Features of the terrain around the glacier include:

===Coombs Hills===
.
An area of broken and largely snow-free hills and valleys between the Odell Glacier and Cambridge Glacier.
Discovered in 1957 by the New Zealand Northern Survey Party of the Commonwealth Trans-Antarctic Expedition (CTAE) (1956-58) and named by them for Doug Coombs, professor of geology at the University of Otago, New Zealand, who assisted the expedition in obtaining essential petrological equipment.

===Navarro Ridge===

A 3.5 nmi long ridge that extends from the Coombs Hills southeastward to the west side of Cambridge Glacier. The central peak of the ridge rises to 2100 m.
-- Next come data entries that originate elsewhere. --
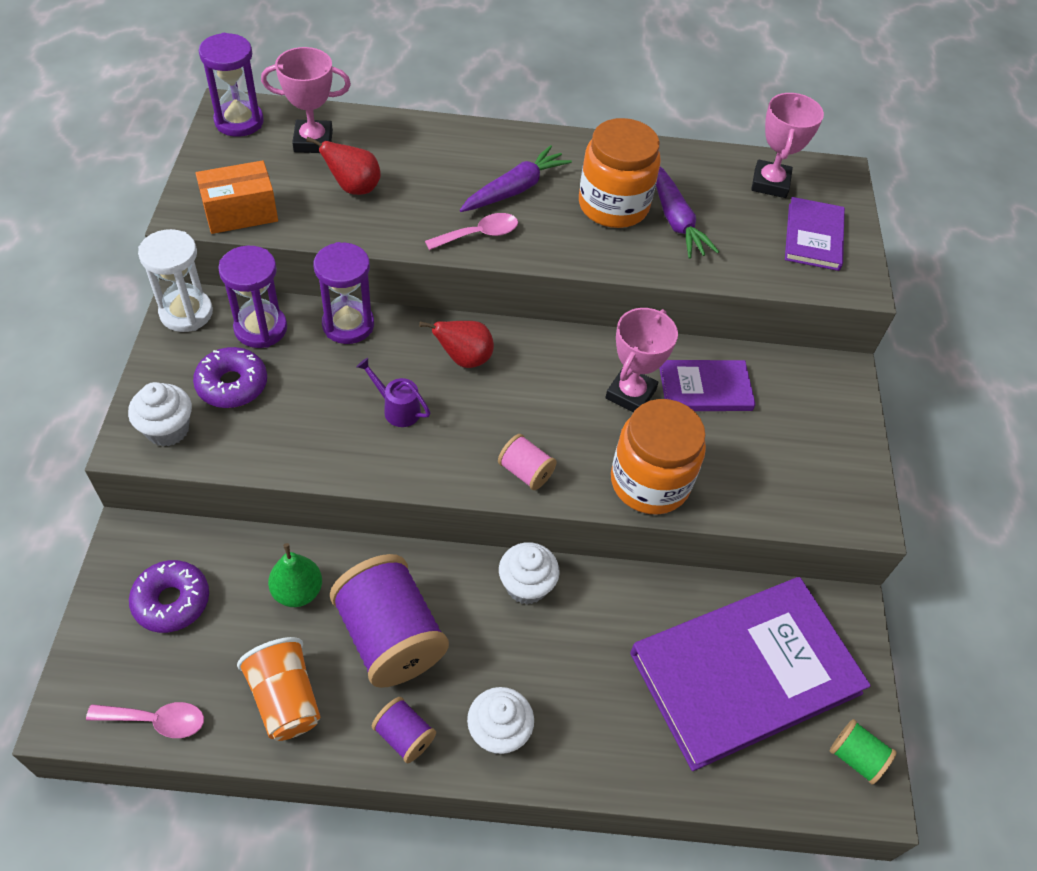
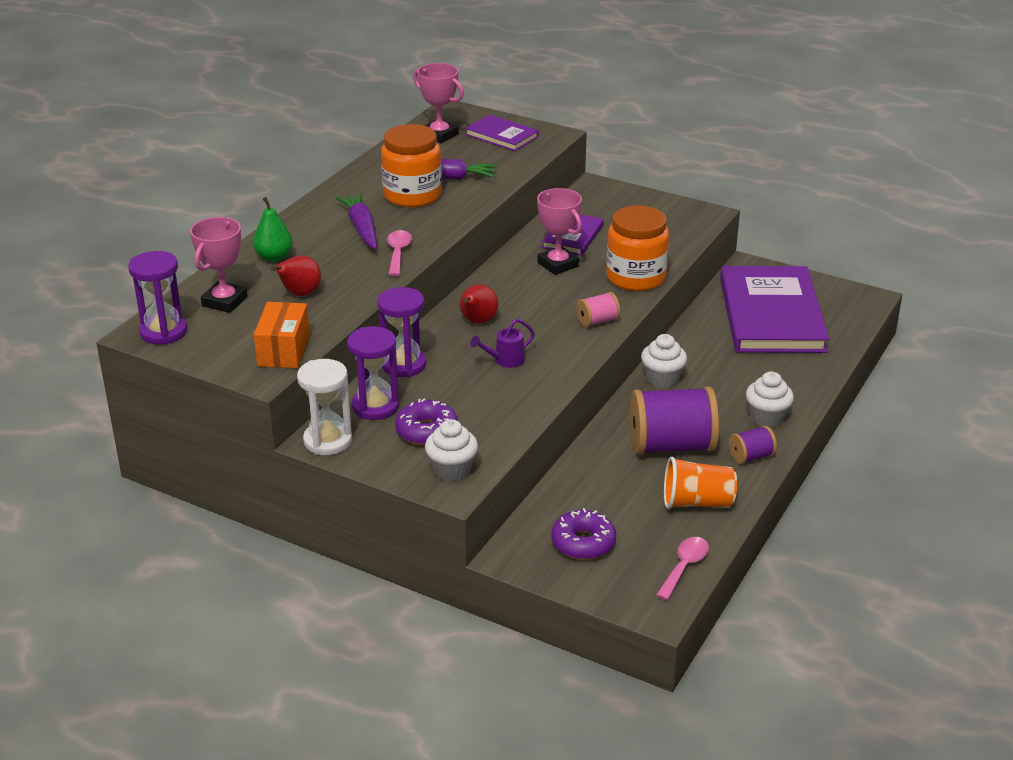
camera: 60 degrees left, 20 degrees down
green pear [268,543,322,607] -> green pear moved to [253,197,293,262]
green spool [830,719,897,785] -> none

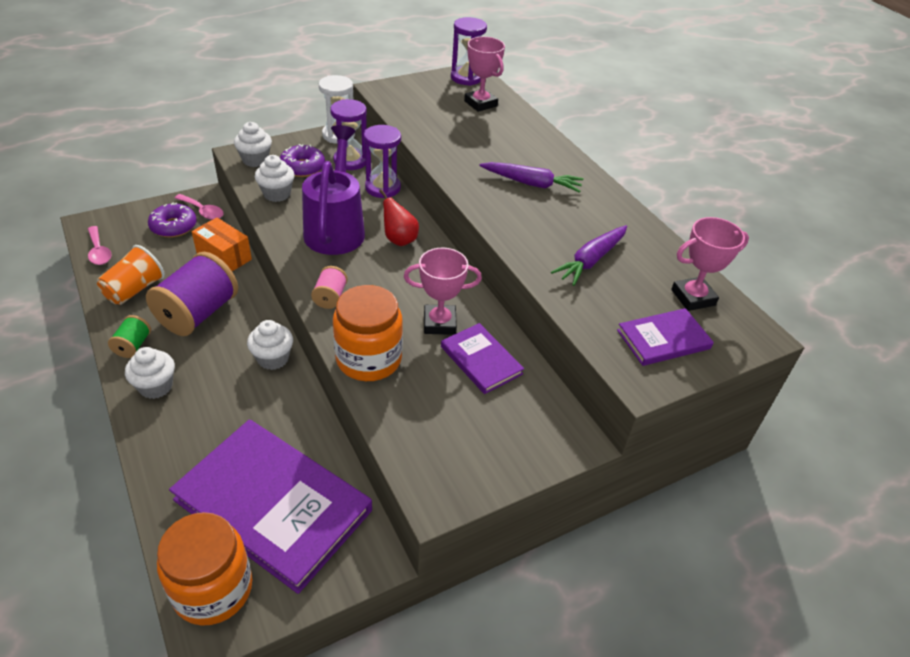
camera: 120 degrees right, 10 degrees up
green pear [253,197,293,262] -> none
orange box [254,302,310,368] -> orange box moved to [192,217,252,271]
red pear [270,255,321,296] -> none
orange jar [381,124,442,207] -> orange jar moved to [157,512,252,626]
pink spoon [387,230,412,276] -> pink spoon moved to [175,194,224,220]
purple watering can [470,319,535,368] -> purple watering can [302,125,365,255], size x2.39
purple spool [729,426,777,464] -> green spool [108,315,151,358]
none -> white cupcake [255,155,295,202]

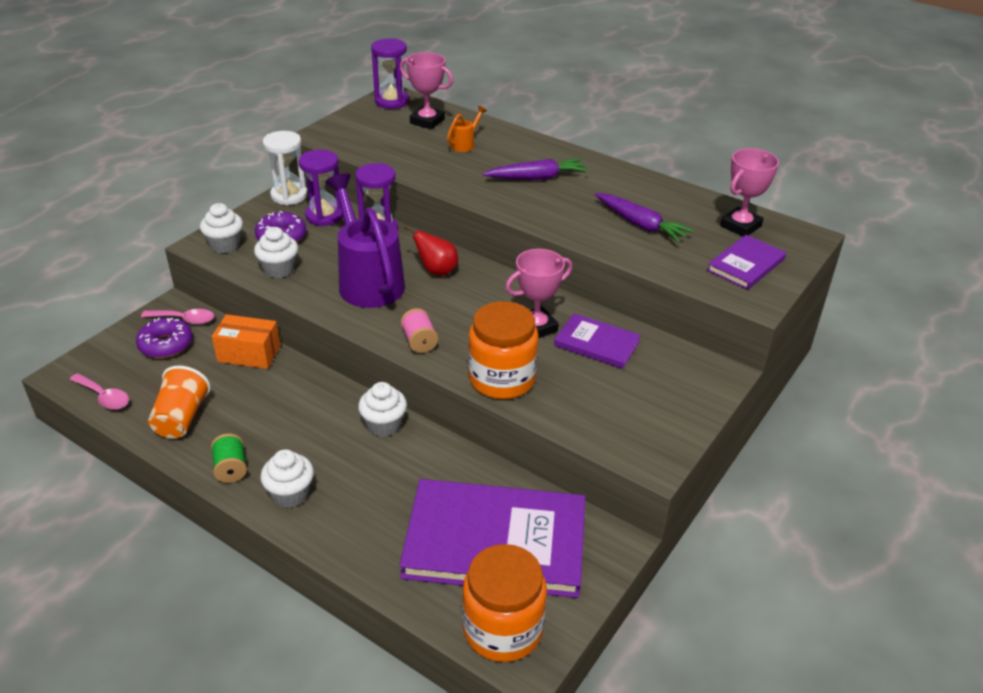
camera: 25 degrees left, 5 degrees down
purple spool [146,252,238,336] -> none
purple carrot [551,225,627,286] -> purple carrot turned 60 degrees counterclockwise [595,193,694,242]
none -> orange watering can [447,106,487,152]

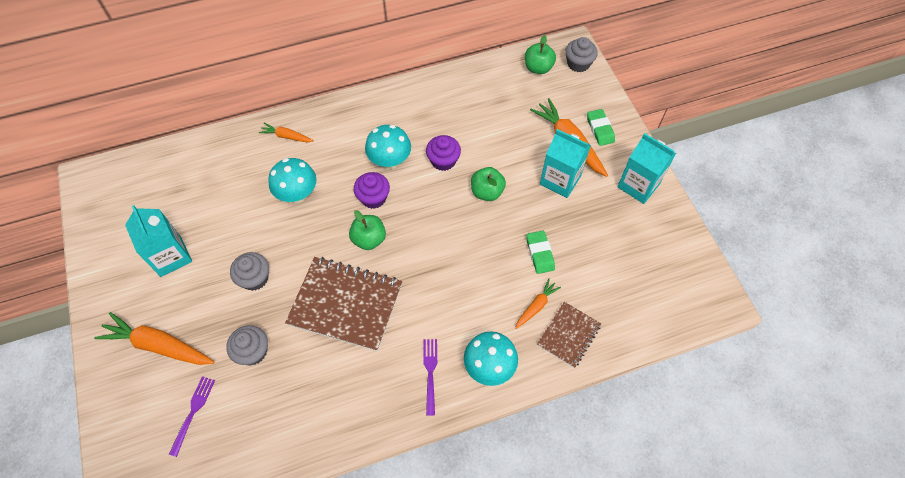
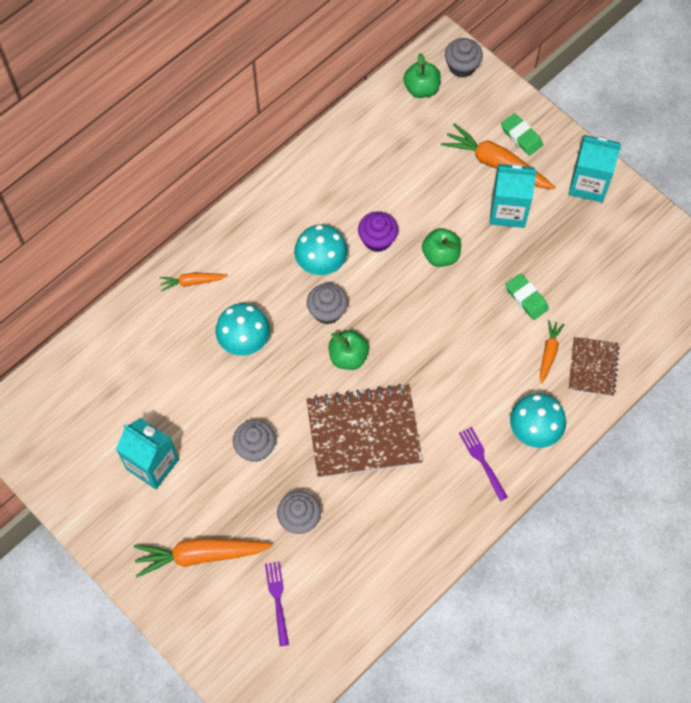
camera: 25 degrees left, 5 degrees up
purple cupcake [354,172,390,209] -> grey cupcake [307,283,348,324]

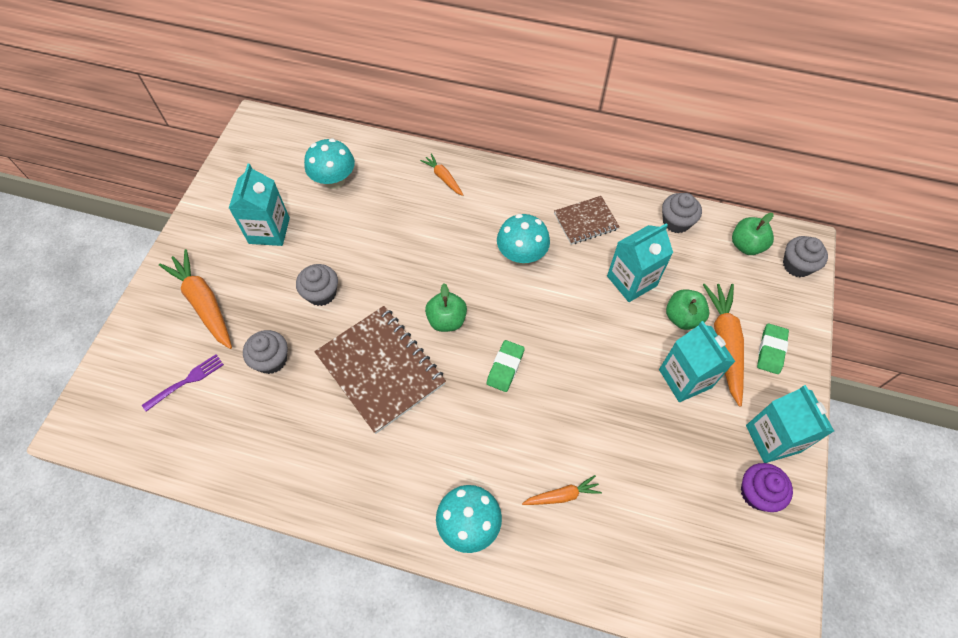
camera: 60 degrees right, 5 degrees down
turquoise mushroom [215,303,270,356] -> turquoise mushroom moved to [304,138,355,189]
grey cupcake [307,283,348,324] -> grey cupcake moved to [662,193,702,233]
purple cupcake [358,211,398,252] -> purple cupcake moved to [741,463,793,512]
green apple [422,228,461,267] -> green apple moved to [666,289,709,330]
purple fork [459,427,508,501] -> none
green eraser [505,273,549,320] -> green eraser moved to [487,340,525,392]
brown notebook [568,337,620,397] -> brown notebook moved to [554,196,620,245]
none -> turquoise carton [607,223,673,302]

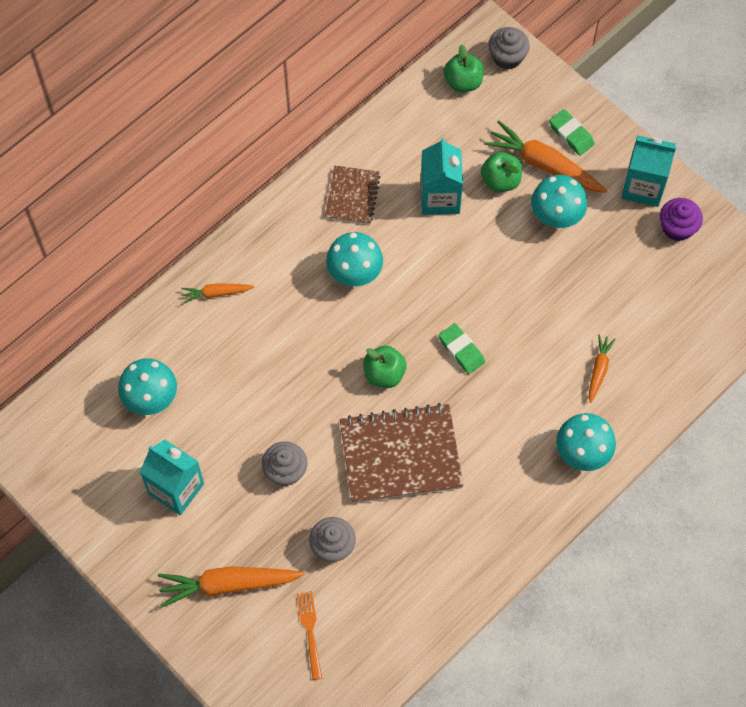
camera: 60 degrees left, 5 degrees up
purple fork [142,354,224,412] -> orange fork [296,591,322,680]
turquoise carton [659,321,735,402] -> turquoise mushroom [531,175,587,228]
grey cupcake [662,193,702,233] -> none

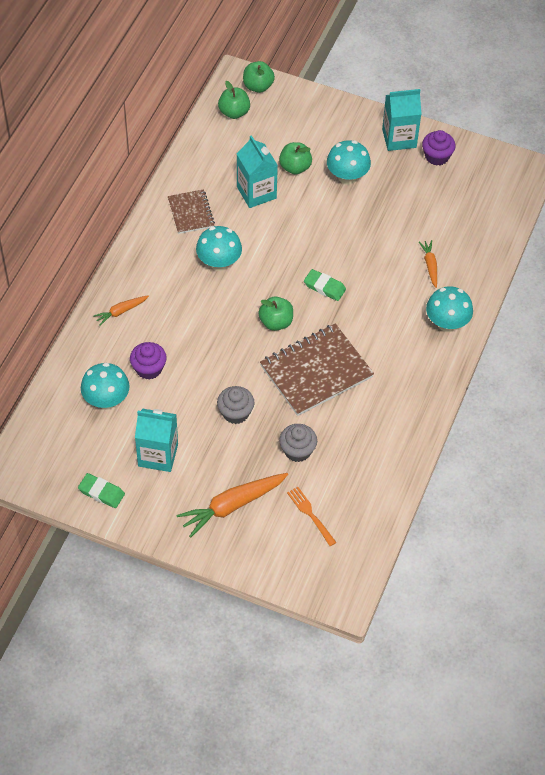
camera: 25 degrees left, 10 degrees down
orange carrot [484,120,607,193] -> none
grey cupcake [488,27,530,70] -> green apple [243,61,275,93]
green eraser [549,109,595,156] -> green eraser moved to [78,473,125,508]
none -> purple cupcake [130,342,167,380]

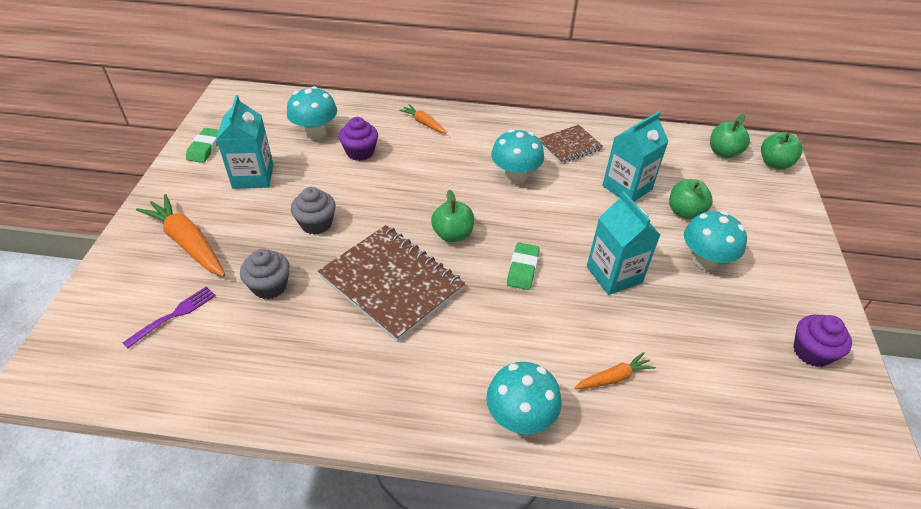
camera: 75 degrees right, 10 degrees down
orange fork [287,487,337,546] -> purple fork [122,286,216,349]
turquoise carton [382,89,421,151] -> turquoise carton moved to [587,191,660,295]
It was named by the Advisory Committee on Antarctic Names in 2008 after members of the Navarro family who carried on support activities for the US Antarctic Program at the McMurdo, South Pole and Palmer Stations in the period 1989 to 2008: Kenneth Navarro, Palmer Station logistics supervisor who worked for 18 summer and four winter seasons at the three stations; Kenneth's wife Carol Gould Navarro, engaged in logistics and administration at Palmer and McMurdo for five summers and four winters; his sister Suzanne McCullough Navarro, a cook at McMurdo for four summers and one winter; his brother Steven Navarro, carpenter at Palmer and McMurdo for three summers and one winter; Kenneth and Carol's sons, Eliot Gould and Tyler Gould, also worked a few seasons in Antarctica.

===Mount Brooke===
.
A large isolated mountain, 2,675 m high, standing 17 nmi northwest of Mount Gran and dominating the area near the heads of Mackay Glacier and Mawson Glacier.
Named for Lieutenant Commander F.R. Brooke, Royal Navy, leader of the 1957 New Zealand Northern Survey Party of the CTAE, 1956-58.

===Hall Rock===
.
A large rock located 2 nmi northwest of Carapace Nunatak at the edge of the Antarctic Plateau.
Named by the United States Advisory Committee on Antarctic Names (US-ACAN) for geologist Bradford A. Hall who, with Harold W. Borns, did research on the so-called Mawson Tillite in this vicinity, 1968-69.

===Brandau Rocks===
.
Rock exposures 0.5 nmi west of Carapace Nunatak.
Reconnoitered by the New Zealand Antarctic Research Programme (NZARP) Allan Hills Expedition (1964), who named the rocks for Lieutenant Commander James F. Brandau, United States Navy, helicopter pilot who made a difficult rescue flight to evacuate an injured member of the expedition.

===Carapace Nunatak===

.
A prominent isolated nunatak, the most westerly near the head of Mackay Glacier, standing 8 nmi southwest of Mount Brooke where it is visible for a considerable distance from many directions.
So named by the New Zealand party of the CTAE (1956-58) because of the carapaces of small crustaceans found in the rocks.